Task brief
From the first line to the last, retype the records exactly and skip the pictures.

Hardware design source files
== Segment start ==

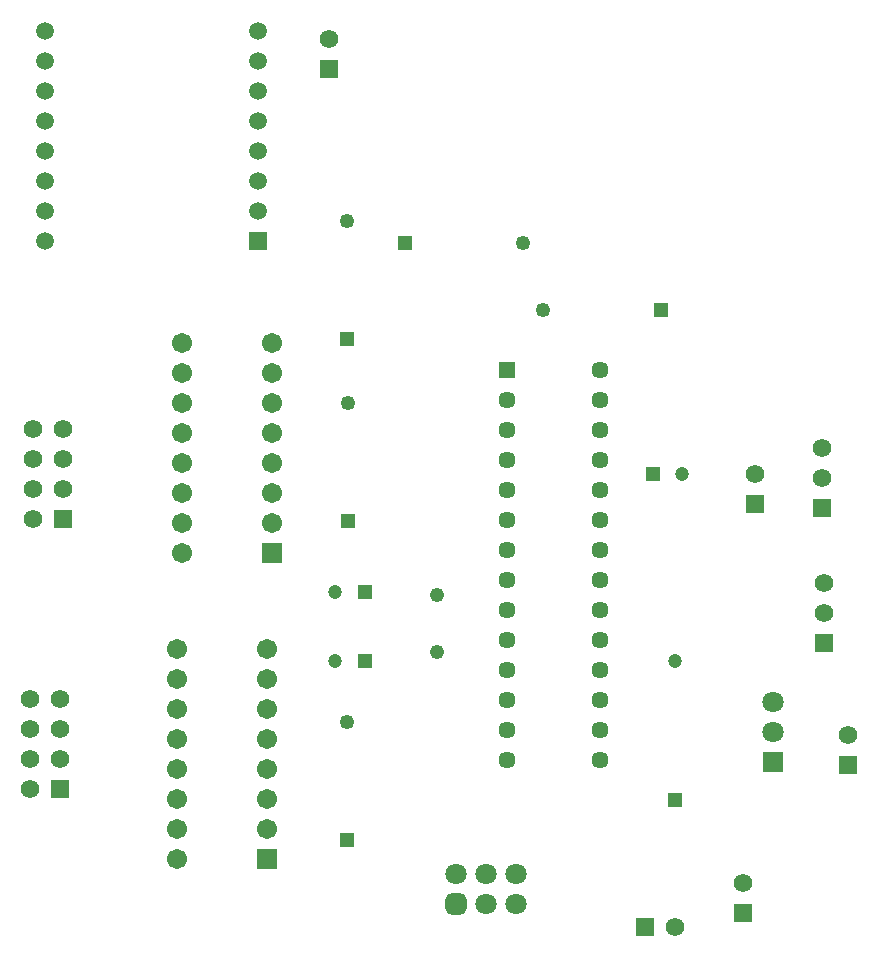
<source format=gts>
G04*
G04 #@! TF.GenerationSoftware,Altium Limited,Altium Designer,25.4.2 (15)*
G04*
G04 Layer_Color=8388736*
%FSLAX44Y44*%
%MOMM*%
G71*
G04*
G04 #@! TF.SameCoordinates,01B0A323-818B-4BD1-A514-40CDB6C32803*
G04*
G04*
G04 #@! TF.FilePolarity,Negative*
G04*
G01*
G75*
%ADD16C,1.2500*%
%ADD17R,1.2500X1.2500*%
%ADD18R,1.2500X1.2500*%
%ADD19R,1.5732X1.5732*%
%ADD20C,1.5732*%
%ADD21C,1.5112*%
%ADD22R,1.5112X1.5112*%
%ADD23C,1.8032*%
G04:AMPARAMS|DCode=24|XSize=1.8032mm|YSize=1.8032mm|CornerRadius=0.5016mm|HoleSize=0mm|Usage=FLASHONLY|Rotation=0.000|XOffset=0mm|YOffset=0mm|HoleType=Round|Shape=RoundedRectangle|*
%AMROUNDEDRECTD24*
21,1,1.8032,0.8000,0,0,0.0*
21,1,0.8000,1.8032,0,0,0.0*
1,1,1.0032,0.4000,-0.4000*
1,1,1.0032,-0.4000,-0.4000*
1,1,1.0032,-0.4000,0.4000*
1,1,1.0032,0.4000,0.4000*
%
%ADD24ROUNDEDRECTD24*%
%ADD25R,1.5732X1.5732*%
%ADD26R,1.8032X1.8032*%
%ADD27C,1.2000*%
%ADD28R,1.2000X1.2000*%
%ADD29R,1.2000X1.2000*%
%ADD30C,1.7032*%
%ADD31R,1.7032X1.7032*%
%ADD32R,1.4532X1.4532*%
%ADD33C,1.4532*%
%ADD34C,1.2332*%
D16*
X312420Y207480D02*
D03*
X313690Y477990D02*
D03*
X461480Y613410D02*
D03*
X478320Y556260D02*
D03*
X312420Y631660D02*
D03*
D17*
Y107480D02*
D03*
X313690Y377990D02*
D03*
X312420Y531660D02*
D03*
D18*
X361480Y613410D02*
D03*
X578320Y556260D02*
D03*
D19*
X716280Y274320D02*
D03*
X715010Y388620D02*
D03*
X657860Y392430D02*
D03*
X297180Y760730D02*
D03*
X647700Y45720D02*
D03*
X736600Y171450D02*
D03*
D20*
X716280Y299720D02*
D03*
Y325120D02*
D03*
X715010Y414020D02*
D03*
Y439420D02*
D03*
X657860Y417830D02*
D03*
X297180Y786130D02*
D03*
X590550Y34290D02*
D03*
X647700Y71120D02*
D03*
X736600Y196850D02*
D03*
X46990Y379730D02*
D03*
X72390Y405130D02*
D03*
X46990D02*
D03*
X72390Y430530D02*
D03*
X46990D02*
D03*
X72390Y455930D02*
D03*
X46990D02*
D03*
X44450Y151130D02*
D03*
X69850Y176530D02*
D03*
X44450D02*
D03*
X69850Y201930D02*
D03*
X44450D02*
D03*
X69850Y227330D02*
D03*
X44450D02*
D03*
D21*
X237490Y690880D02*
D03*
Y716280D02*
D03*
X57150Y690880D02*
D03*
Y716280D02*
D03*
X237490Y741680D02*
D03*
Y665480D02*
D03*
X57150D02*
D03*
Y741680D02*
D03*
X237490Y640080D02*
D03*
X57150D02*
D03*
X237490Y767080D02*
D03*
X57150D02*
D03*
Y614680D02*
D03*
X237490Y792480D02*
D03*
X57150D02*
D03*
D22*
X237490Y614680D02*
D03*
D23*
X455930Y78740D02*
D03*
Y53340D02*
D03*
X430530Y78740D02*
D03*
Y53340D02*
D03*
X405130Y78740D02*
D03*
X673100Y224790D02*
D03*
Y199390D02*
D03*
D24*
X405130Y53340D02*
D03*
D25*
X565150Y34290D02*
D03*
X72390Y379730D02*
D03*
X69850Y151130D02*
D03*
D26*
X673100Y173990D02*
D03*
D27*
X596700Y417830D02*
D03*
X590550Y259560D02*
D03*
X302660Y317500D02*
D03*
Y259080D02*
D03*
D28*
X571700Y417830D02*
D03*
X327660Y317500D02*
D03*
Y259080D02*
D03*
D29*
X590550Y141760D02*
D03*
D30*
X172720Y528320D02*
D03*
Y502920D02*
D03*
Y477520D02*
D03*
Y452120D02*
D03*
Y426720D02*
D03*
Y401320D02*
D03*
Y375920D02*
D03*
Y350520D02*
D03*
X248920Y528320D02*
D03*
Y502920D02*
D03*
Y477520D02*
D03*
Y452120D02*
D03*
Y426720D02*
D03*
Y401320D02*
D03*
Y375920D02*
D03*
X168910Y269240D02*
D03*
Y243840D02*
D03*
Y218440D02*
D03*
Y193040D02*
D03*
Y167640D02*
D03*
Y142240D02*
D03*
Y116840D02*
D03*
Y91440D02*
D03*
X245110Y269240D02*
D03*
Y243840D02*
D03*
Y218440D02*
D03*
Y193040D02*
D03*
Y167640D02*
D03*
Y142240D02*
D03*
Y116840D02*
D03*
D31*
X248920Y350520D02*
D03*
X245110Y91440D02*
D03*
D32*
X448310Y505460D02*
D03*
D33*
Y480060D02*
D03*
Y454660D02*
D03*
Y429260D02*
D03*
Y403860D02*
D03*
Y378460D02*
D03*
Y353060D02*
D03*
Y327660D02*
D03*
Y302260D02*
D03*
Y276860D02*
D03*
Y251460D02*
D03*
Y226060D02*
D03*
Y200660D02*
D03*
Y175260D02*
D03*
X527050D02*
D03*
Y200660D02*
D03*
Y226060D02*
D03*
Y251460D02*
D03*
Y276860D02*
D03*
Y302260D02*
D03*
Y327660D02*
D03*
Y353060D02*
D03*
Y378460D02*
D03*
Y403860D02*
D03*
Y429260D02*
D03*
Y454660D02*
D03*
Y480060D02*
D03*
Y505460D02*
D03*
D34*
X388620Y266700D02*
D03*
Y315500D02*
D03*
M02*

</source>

== Segment end ==

Completed exercise
<source format=gts>
G04*
G04 #@! TF.GenerationSoftware,Altium Limited,Altium Designer,25.4.2 (15)*
G04*
G04 Layer_Color=8388736*
%FSLAX44Y44*%
%MOMM*%
G71*
G04*
G04 #@! TF.SameCoordinates,01B0A323-818B-4BD1-A514-40CDB6C32803*
G04*
G04*
G04 #@! TF.FilePolarity,Negative*
G04*
G01*
G75*
%ADD16C,1.2500*%
%ADD17R,1.2500X1.2500*%
%ADD18R,1.2500X1.2500*%
%ADD19R,1.5732X1.5732*%
%ADD20C,1.5732*%
%ADD21C,1.5112*%
%ADD22R,1.5112X1.5112*%
%ADD23C,1.8032*%
G04:AMPARAMS|DCode=24|XSize=1.8032mm|YSize=1.8032mm|CornerRadius=0.5016mm|HoleSize=0mm|Usage=FLASHONLY|Rotation=0.000|XOffset=0mm|YOffset=0mm|HoleType=Round|Shape=RoundedRectangle|*
%AMROUNDEDRECTD24*
21,1,1.8032,0.8000,0,0,0.0*
21,1,0.8000,1.8032,0,0,0.0*
1,1,1.0032,0.4000,-0.4000*
1,1,1.0032,-0.4000,-0.4000*
1,1,1.0032,-0.4000,0.4000*
1,1,1.0032,0.4000,0.4000*
%
%ADD24ROUNDEDRECTD24*%
%ADD25R,1.5732X1.5732*%
%ADD26R,1.8032X1.8032*%
%ADD27C,1.2000*%
%ADD28R,1.2000X1.2000*%
%ADD29R,1.2000X1.2000*%
%ADD30C,1.7032*%
%ADD31R,1.7032X1.7032*%
%ADD32R,1.4532X1.4532*%
%ADD33C,1.4532*%
%ADD34C,1.2332*%
D16*
X312420Y207480D02*
D03*
X313690Y477990D02*
D03*
X461480Y613410D02*
D03*
X478320Y556260D02*
D03*
X312420Y631660D02*
D03*
D17*
Y107480D02*
D03*
X313690Y377990D02*
D03*
X312420Y531660D02*
D03*
D18*
X361480Y613410D02*
D03*
X578320Y556260D02*
D03*
D19*
X716280Y274320D02*
D03*
X715010Y388620D02*
D03*
X657860Y392430D02*
D03*
X297180Y760730D02*
D03*
X647700Y45720D02*
D03*
X736600Y171450D02*
D03*
D20*
X716280Y299720D02*
D03*
Y325120D02*
D03*
X715010Y414020D02*
D03*
Y439420D02*
D03*
X657860Y417830D02*
D03*
X297180Y786130D02*
D03*
X590550Y34290D02*
D03*
X647700Y71120D02*
D03*
X736600Y196850D02*
D03*
X46990Y379730D02*
D03*
X72390Y405130D02*
D03*
X46990D02*
D03*
X72390Y430530D02*
D03*
X46990D02*
D03*
X72390Y455930D02*
D03*
X46990D02*
D03*
X44450Y151130D02*
D03*
X69850Y176530D02*
D03*
X44450D02*
D03*
X69850Y201930D02*
D03*
X44450D02*
D03*
X69850Y227330D02*
D03*
X44450D02*
D03*
D21*
X237490Y690880D02*
D03*
Y716280D02*
D03*
X57150Y690880D02*
D03*
Y716280D02*
D03*
X237490Y741680D02*
D03*
Y665480D02*
D03*
X57150D02*
D03*
Y741680D02*
D03*
X237490Y640080D02*
D03*
X57150D02*
D03*
X237490Y767080D02*
D03*
X57150D02*
D03*
Y614680D02*
D03*
X237490Y792480D02*
D03*
X57150D02*
D03*
D22*
X237490Y614680D02*
D03*
D23*
X455930Y78740D02*
D03*
Y53340D02*
D03*
X430530Y78740D02*
D03*
Y53340D02*
D03*
X405130Y78740D02*
D03*
X673100Y224790D02*
D03*
Y199390D02*
D03*
D24*
X405130Y53340D02*
D03*
D25*
X565150Y34290D02*
D03*
X72390Y379730D02*
D03*
X69850Y151130D02*
D03*
D26*
X673100Y173990D02*
D03*
D27*
X596700Y417830D02*
D03*
X590550Y259560D02*
D03*
X302660Y317500D02*
D03*
Y259080D02*
D03*
D28*
X571700Y417830D02*
D03*
X327660Y317500D02*
D03*
Y259080D02*
D03*
D29*
X590550Y141760D02*
D03*
D30*
X172720Y528320D02*
D03*
Y502920D02*
D03*
Y477520D02*
D03*
Y452120D02*
D03*
Y426720D02*
D03*
Y401320D02*
D03*
Y375920D02*
D03*
Y350520D02*
D03*
X248920Y528320D02*
D03*
Y502920D02*
D03*
Y477520D02*
D03*
Y452120D02*
D03*
Y426720D02*
D03*
Y401320D02*
D03*
Y375920D02*
D03*
X168910Y269240D02*
D03*
Y243840D02*
D03*
Y218440D02*
D03*
Y193040D02*
D03*
Y167640D02*
D03*
Y142240D02*
D03*
Y116840D02*
D03*
Y91440D02*
D03*
X245110Y269240D02*
D03*
Y243840D02*
D03*
Y218440D02*
D03*
Y193040D02*
D03*
Y167640D02*
D03*
Y142240D02*
D03*
Y116840D02*
D03*
D31*
X248920Y350520D02*
D03*
X245110Y91440D02*
D03*
D32*
X448310Y505460D02*
D03*
D33*
Y480060D02*
D03*
Y454660D02*
D03*
Y429260D02*
D03*
Y403860D02*
D03*
Y378460D02*
D03*
Y353060D02*
D03*
Y327660D02*
D03*
Y302260D02*
D03*
Y276860D02*
D03*
Y251460D02*
D03*
Y226060D02*
D03*
Y200660D02*
D03*
Y175260D02*
D03*
X527050D02*
D03*
Y200660D02*
D03*
Y226060D02*
D03*
Y251460D02*
D03*
Y276860D02*
D03*
Y302260D02*
D03*
Y327660D02*
D03*
Y353060D02*
D03*
Y378460D02*
D03*
Y403860D02*
D03*
Y429260D02*
D03*
Y454660D02*
D03*
Y480060D02*
D03*
Y505460D02*
D03*
D34*
X388620Y266700D02*
D03*
Y315500D02*
D03*
M02*

</source>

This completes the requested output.